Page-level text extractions
==================================================

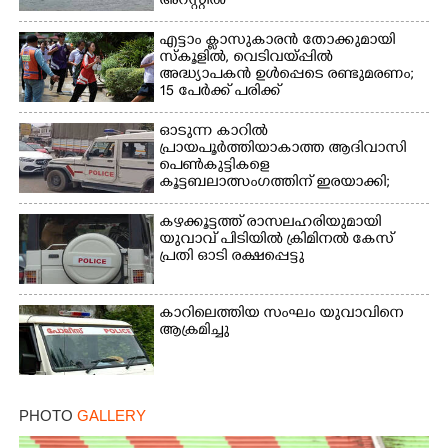
അറസ്റ്റിൽ
എട്ടാം ക്ളാസുകാരൻ തോക്കുമായി
സ്കൂളിൽ, വെടിവയ്പ്പിൽ
അദ്ധ്യാപകൻ ഉൾപ്പെടെ രണ്ടുമരണം;
15 പേർക്ക് പരിക്ക്
ഓടുന്ന കാറിൽ
പ്രായപൂർത്തിയാകാത്ത ആദിവാസി
പെൺകുട്ടികളെ
കൂട്ടബലാത്സംഗത്തിന് ഇരയാക്കി;
മൂന്ന് പേർ പിടിയിൽ
കഴക്കൂട്ടത്ത് രാസലഹരിയുമായി
യുവാവ് പിടിയിൽ ക്രിമിനൽ കേസ്
പ്രതി ഓടി രക്ഷപ്പെട്ടു
കാറിലെത്തിയ സംഘം യുവാവിനെ
ആക്രമിച്ചു
PHOTO
GALLERY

==================================================

> Job:
Please rewrite the text from the material, replacing every "പിടിയിൽ" with "കസ്റ്റഡിയിൽ" and leaving everything else unchanged. Omit the pictures.

> Your response:
അറസ്റ്റിൽ
എട്ടാം ക്ളാസുകാരൻ തോക്കുമായി
സ്കൂളിൽ, വെടിവയ്പ്പിൽ
അദ്ധ്യാപകൻ ഉൾപ്പെടെ രണ്ടുമരണം;
15 പേർക്ക് പരിക്ക്
ഓടുന്ന കാറിൽ
പ്രായപൂർത്തിയാകാത്ത ആദിവാസി
പെൺകുട്ടികളെ
കൂട്ടബലാത്സംഗത്തിന് ഇരയാക്കി;
മൂന്ന് പേർ കസ്റ്റഡിയിൽ
കഴക്കൂട്ടത്ത് രാസലഹരിയുമായി
യുവാവ് കസ്റ്റഡിയിൽ ക്രിമിനൽ കേസ്
പ്രതി ഓടി രക്ഷപ്പെട്ടു
കാറിലെത്തിയ സംഘം യുവാവിനെ
ആക്രമിച്ചു
PHOTO
GALLERY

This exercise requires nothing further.